Nur so als kleine Idee.

Ist ein älteres Projekt... man sollte den Code natürlich nicht in Denglisch haben, sollte nur ein Beispiel sein, wie man eine Methode dazu schreiben kann ;-)

Hoffe mal, das hat seine Richtigkeit ^^


----------



## SlaterB (3. Apr 2009)

ich habe auch im GridBagLayout in einer neue BasisKlasse die von JPanel erbt und dann Methoden zur Verfügung stellt wie
addFillLine(y,JComponent);
addEast(x,y,String); // erstellt automatisch ein JLabel

da kann man wirklich eine Menge Code sparen,
aber das spricht nicht gegen andere Layouts wie TableLayout,

man muss immer schauen, ob man nicht selber gerade die Möglichkeiten des anderen Layouts nachbaut


----------



## icarus2 (3. Apr 2009)

Nur kurz zu deiner eigenen Klasse Slater...

du leitest dann deine Klasse, die du für das Programm hast von deiner eigenen Klasse ab. Da diese (deine selber zuvor erstellte Klasse) von JPanel erbt steht dann in deinem Projekt trotzdem alles von JPanel zur Verfügung oder?

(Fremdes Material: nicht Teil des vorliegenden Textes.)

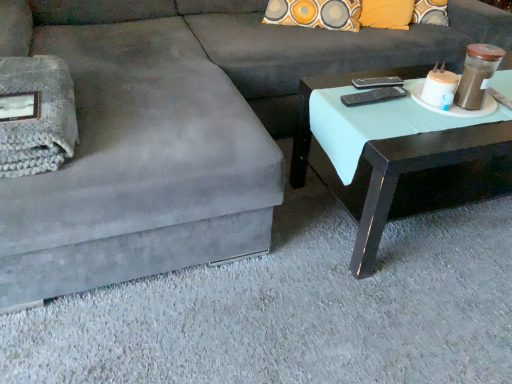
What is the approximate width of matte black coffee table at right?

matte black coffee table at right is 22.34 inches in width.

Locate an element on the screen. The image size is (512, 384). black plastic remote at upper right, which ranks as the 2th remote in top-to-bottom order is located at coordinates (374, 96).

Describe the element at coordinates (374, 96) in the screenshot. This screenshot has width=512, height=384. I see `black plastic remote at upper right, the 1th remote in the front-to-back sequence` at that location.

You are a GUI agent. You are given a task and a screenshot of the screen. Output one action in this format:
    pyautogui.click(x=<x>, y=<y>)
    Task: Click on the matte black coffee table at right
    The image size is (512, 384).
    Given the screenshot: What is the action you would take?
    pyautogui.click(x=404, y=168)

Does black plastic remote at upper right, the 1th remote from the bottom, appear on the right side of matte black coffee table at right?

Incorrect, black plastic remote at upper right, the 1th remote from the bottom, is not on the right side of matte black coffee table at right.

Which object is closer to the camera, black plastic remote at upper right, the 1th remote in the front-to-back sequence, or matte black coffee table at right?

Positioned in front is matte black coffee table at right.

Does black plastic remote at upper right, the 1th remote from the bottom, have a lesser height compared to matte black coffee table at right?

Yes, black plastic remote at upper right, the 1th remote from the bottom, is shorter than matte black coffee table at right.

Is black plastic remote at upper right, which is the second remote in front-to-back order, with matte black coffee table at right?

No, black plastic remote at upper right, which is the second remote in front-to-back order, is not touching matte black coffee table at right.

Could you tell me if black plastic remote at upper right, which is the second remote in front-to-back order, is turned towards matte black coffee table at right?

No, black plastic remote at upper right, which is the second remote in front-to-back order, does not turn towards matte black coffee table at right.

Looking at this image, from a real-world perspective, is black plastic remote at upper right, which is the second remote in front-to-back order, positioned above or below matte black coffee table at right?

black plastic remote at upper right, which is the second remote in front-to-back order, is above matte black coffee table at right.

In the scene shown: Is black plastic remote at upper right, which ranks as the 2th remote in top-to-bottom order, oriented towards black plastic remote at upper right, the first remote viewed from the back?

No, black plastic remote at upper right, which ranks as the 2th remote in top-to-bottom order, is not turned towards black plastic remote at upper right, the first remote viewed from the back.

Considering the sizes of objects black plastic remote at upper right, which ranks as the 2th remote in top-to-bottom order, and black plastic remote at upper right, which is the second remote in front-to-back order, in the image provided, who is wider, black plastic remote at upper right, which ranks as the 2th remote in top-to-bottom order, or black plastic remote at upper right, which is the second remote in front-to-back order,?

Ist natürlich ne schicke sache ne eigene Klasse, hab ich mich bis jetzt noch nicht rangetraut ;-)


----------



## Zaphi67 (3. Apr 2009)

SlaterB hat gesagt.:


> nicht drauf hören,
> bei Layouts heißt das
> terms.setPreferredSize(new Dimension(450, 200));


Ich hab mich dafüretschieden.Da funzt super.
Danke.
Vieleicht hat noch jemand nen Tip wie ich die CheckBox linksbündig unter die TextArea bekomme und den OkButton rechtsbündig. Ich meine ohne viel Tamtam. Wenns nicht anders geht dannmach ich mir nen Panel mit BorderLayout.Geht aber bestimmt auch einfacher.


----------



## SlaterB (3. Apr 2009)

> steht dann in deinem Projekt trotzdem alles von JPanel zur Verfügung oder?

so ist das bei Vererbung

-------

@Zaphi67
ohne GridBagLayout bzw. äquivalentes fällt mir dazu nix ein, du willst ja sicher nicht hier auch Breite angeben
(CheckBox 250, Button 200 bzw. CheckBox 50, 350 leer, Button 50), das wäre dann ja fast schon setBounds


----------



## icarus2 (3. Apr 2009)

Gut, hab ich mir gedacht... wollte jedoch nur sicher sein ;-)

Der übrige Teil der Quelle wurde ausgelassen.